Data entries:
_ _ _
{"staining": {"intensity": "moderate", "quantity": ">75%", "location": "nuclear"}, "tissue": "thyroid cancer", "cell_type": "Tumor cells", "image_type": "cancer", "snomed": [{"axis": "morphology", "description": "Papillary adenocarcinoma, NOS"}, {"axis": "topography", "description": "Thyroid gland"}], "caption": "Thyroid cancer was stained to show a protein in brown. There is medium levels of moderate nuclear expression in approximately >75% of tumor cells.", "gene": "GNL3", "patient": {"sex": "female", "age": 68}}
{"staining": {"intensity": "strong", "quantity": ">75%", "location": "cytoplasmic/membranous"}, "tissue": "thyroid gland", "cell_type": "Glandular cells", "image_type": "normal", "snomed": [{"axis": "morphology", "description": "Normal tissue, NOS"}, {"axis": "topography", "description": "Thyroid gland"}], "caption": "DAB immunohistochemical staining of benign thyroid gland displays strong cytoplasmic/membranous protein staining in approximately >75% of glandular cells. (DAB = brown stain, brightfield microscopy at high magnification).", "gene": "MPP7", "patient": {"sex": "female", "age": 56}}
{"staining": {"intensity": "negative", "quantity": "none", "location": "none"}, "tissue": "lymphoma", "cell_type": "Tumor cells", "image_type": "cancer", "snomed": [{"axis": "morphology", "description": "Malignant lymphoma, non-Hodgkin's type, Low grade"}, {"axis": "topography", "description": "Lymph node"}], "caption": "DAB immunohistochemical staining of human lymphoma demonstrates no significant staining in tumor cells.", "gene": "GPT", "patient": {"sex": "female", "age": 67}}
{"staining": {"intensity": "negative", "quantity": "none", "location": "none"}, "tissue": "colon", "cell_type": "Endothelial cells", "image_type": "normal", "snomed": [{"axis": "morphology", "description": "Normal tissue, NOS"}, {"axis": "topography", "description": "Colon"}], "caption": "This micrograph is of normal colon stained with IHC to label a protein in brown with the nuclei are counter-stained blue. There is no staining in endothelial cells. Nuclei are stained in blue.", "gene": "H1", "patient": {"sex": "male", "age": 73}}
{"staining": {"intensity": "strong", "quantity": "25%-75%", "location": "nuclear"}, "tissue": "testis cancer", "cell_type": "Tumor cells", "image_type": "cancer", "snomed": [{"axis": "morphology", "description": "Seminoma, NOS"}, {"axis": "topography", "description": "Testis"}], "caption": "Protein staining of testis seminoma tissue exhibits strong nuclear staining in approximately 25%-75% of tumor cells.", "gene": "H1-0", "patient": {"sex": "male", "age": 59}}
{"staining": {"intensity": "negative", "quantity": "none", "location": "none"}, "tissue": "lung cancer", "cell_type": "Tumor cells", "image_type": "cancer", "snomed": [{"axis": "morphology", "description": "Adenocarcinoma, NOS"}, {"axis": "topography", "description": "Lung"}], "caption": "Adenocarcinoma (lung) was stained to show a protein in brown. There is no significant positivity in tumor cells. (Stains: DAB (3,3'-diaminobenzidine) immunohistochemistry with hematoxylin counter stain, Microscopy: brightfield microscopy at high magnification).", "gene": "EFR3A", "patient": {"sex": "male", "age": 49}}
_ _ _
Give back every line above, unchanged.

#### [Answer to this exercise]
{"staining": {"intensity": "moderate", "quantity": ">75%", "location": "nuclear"}, "tissue": "thyroid cancer", "cell_type": "Tumor cells", "image_type": "cancer", "snomed": [{"axis": "morphology", "description": "Papillary adenocarcinoma, NOS"}, {"axis": "topography", "description": "Thyroid gland"}], "caption": "Thyroid cancer was stained to show a protein in brown. There is medium levels of moderate nuclear expression in approximately >75% of tumor cells.", "gene": "GNL3", "patient": {"sex": "female", "age": 68}}
{"staining": {"intensity": "strong", "quantity": ">75%", "location": "cytoplasmic/membranous"}, "tissue": "thyroid gland", "cell_type": "Glandular cells", "image_type": "normal", "snomed": [{"axis": "morphology", "description": "Normal tissue, NOS"}, {"axis": "topography", "description": "Thyroid gland"}], "caption": "DAB immunohistochemical staining of benign thyroid gland displays strong cytoplasmic/membranous protein staining in approximately >75% of glandular cells. (DAB = brown stain, brightfield microscopy at high magnification).", "gene": "MPP7", "patient": {"sex": "female", "age": 56}}
{"staining": {"intensity": "negative", "quantity": "none", "location": "none"}, "tissue": "lymphoma", "cell_type": "Tumor cells", "image_type": "cancer", "snomed": [{"axis": "morphology", "description": "Malignant lymphoma, non-Hodgkin's type, Low grade"}, {"axis": "topography", "description": "Lymph node"}], "caption": "DAB immunohistochemical staining of human lymphoma demonstrates no significant staining in tumor cells.", "gene": "GPT", "patient": {"sex": "female", "age": 67}}
{"staining": {"intensity": "negative", "quantity": "none", "location": "none"}, "tissue": "colon", "cell_type": "Endothelial cells", "image_type": "normal", "snomed": [{"axis": "morphology", "description": "Normal tissue, NOS"}, {"axis": "topography", "description": "Colon"}], "caption": "This micrograph is of normal colon stained with IHC to label a protein in brown with the nuclei are counter-stained blue. There is no staining in endothelial cells. Nuclei are stained in blue.", "gene": "H1", "patient": {"sex": "male", "age": 73}}
{"staining": {"intensity": "strong", "quantity": "25%-75%", "location": "nuclear"}, "tissue": "testis cancer", "cell_type": "Tumor cells", "image_type": "cancer", "snomed": [{"axis": "morphology", "description": "Seminoma, NOS"}, {"axis": "topography", "description": "Testis"}], "caption": "Protein staining of testis seminoma tissue exhibits strong nuclear staining in approximately 25%-75% of tumor cells.", "gene": "H1-0", "patient": {"sex": "male", "age": 59}}
{"staining": {"intensity": "negative", "quantity": "none", "location": "none"}, "tissue": "lung cancer", "cell_type": "Tumor cells", "image_type": "cancer", "snomed": [{"axis": "morphology", "description": "Adenocarcinoma, NOS"}, {"axis": "topography", "description": "Lung"}], "caption": "Adenocarcinoma (lung) was stained to show a protein in brown. There is no significant positivity in tumor cells. (Stains: DAB (3,3'-diaminobenzidine) immunohistochemistry with hematoxylin counter stain, Microscopy: brightfield microscopy at high magnification).", "gene": "EFR3A", "patient": {"sex": "male", "age": 49}}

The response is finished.